Wednesday, August 13, 2008

Legitimacy and Hubris

I've been plugging the legitimacy issue for so long that it's now just tiring (see here and here). But the Russia-Georgia affair just underscored it again. Basically, while a handful of remaining benighted US citizens and a batch of insiders in Washington DC continue to believe in American global dominance, the reality is that the Bush administration's wars and its war crimes have destroyed the glue that holds together US global power: that is, legitimacy, both political and moral.

The case of Georgia is what legitimacy looks like when it has deflated.
Russia's blitz into the former Soviet republic of Georgia has exposed starkly the limits of US military power and geopolitical influence in the era following the invasion of Iraq.

Georgia is one of the closest US allies in Eastern Europe. President Mikheil Saakashvili has visited the White House three times in the last four years. Yet this warm relationship did not stop the Kremlin from unleashing a ferocious military response after Georgian troops entered the separatist province of South Ossetia.

US efforts to expand Western influence and spread democracy along Russia's borders may now be threatened. US relations with Russia itself, at the least, are in flux.

"This gets at the stability of the framework the US thought was going to govern the post-cold-war world," says Stephen Sestanovich, senior fellow for Russian and Eurasian Studies at the Council on Foreign Relations.

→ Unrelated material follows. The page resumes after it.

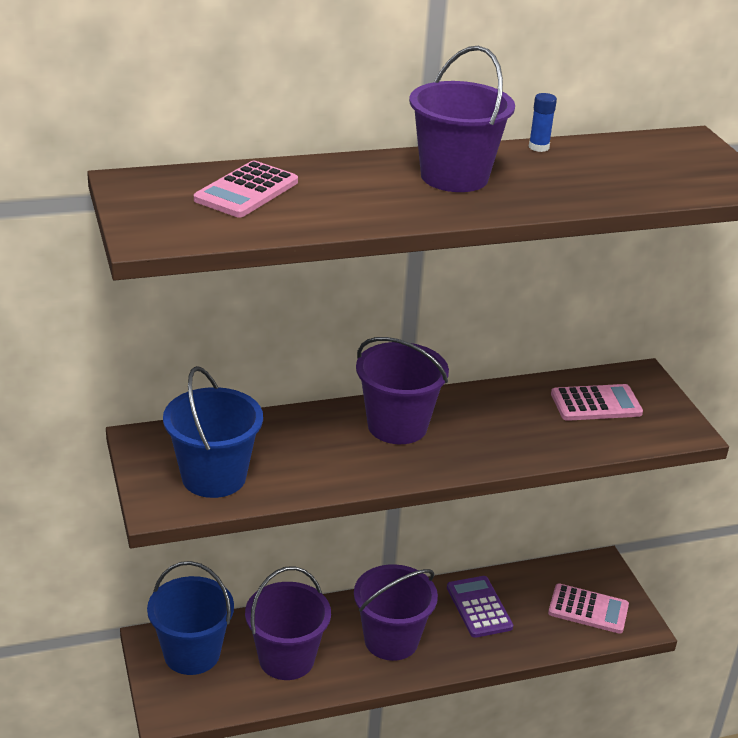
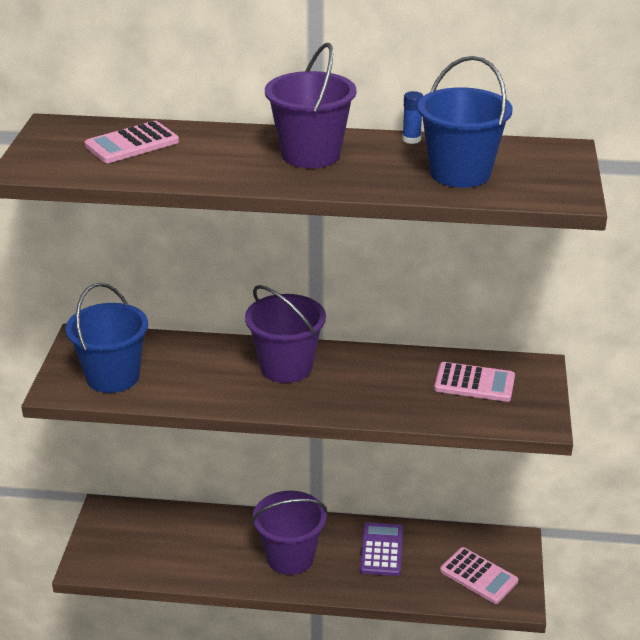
camera: 25 degrees right, 0 degrees up
(192, 654) = (127, 527): blue bucket -> blue bucket (460, 173)
(286, 659) = (197, 550): purple bucket -> none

It sure does. But that framework - as enacted by the Bush administration - always had a certain unreality to it. Perhaps this goes back to the Reaganite idea that the US "defeated" the USSR in the Cold War, rather than the Soviet Union collapsing under its own incompetence and illegitimacy. This overly simplistic belief encouraged the further belief that the US is a modern Rome (remember all the empire books?), with only technologically inferior barbarians at the gates to fend off. This is the belief that military and economic power are the sole criteria of extending one's wishes to the entire globe. That belief has failed, but it's still hugely influential not only within neocon circles but also within what is often portrayed as the only other feasible alternative, a neo-realist view of foreign affairs. What this all amounts to, ultimately, is hubris. But I can't see that hubris ending anytime soon - it has become the lens through which Americans view the world. At least Georgians have learned the hard way to take off those rose-colored glasses.

When it comes to Georgia, especially faced with the evil genius of Putin, the US is limited to three feeble options, all of which are colored by the hubris:

1) the "get out of my clubhouse" option:
Expulsion of Russia from the G-8 group of industrialized nations was among the few apparent strong actions the US and Europe could take.
2) the "cut it out" option:
"The United States, its allies, and other countries need to send a strong signal to Moscow that creating 19th-century-style spheres of influence and redrawing the borders of the former Soviet Union is a danger to world peace," said Ariel Cohen, senior research fellow in Russian and Eurasian studies at the Heritage Foundation, in an analysis of the impact of the crisis.
...and 3) the"blame someone else" option:
"Nothing meaningful can be done as a matter of American policy if there is no consensus among European states that this represents something deeply shocking," says Mr. Sestanovich of the Council on Foreign Relations.

2 comments:

Anonymous said...

It seems to me that everyone is conceptualizing something wrong in the Russia-Georgia dustup.

You've listed the US's misconceptualizations. Not to mention that George Will is consistently locating Georgia in Europe, pretty outrageous unless you're spoiling for more war.

And Saakashvili's misconceptions then spring from the US's, with Georgian nationalism added on. (19th century skipped to post-Soviet?)

But Russia too has this idea that a heavy hand on the borderlands will keep the center safe.

I'm trying to think out a coherent post on the subject, keep getting interrupted, and today is no exception.

MT said...

On the bright side, these events diminish the seeming hubris and enhance the apparent legitimacy of your blogging on this subject.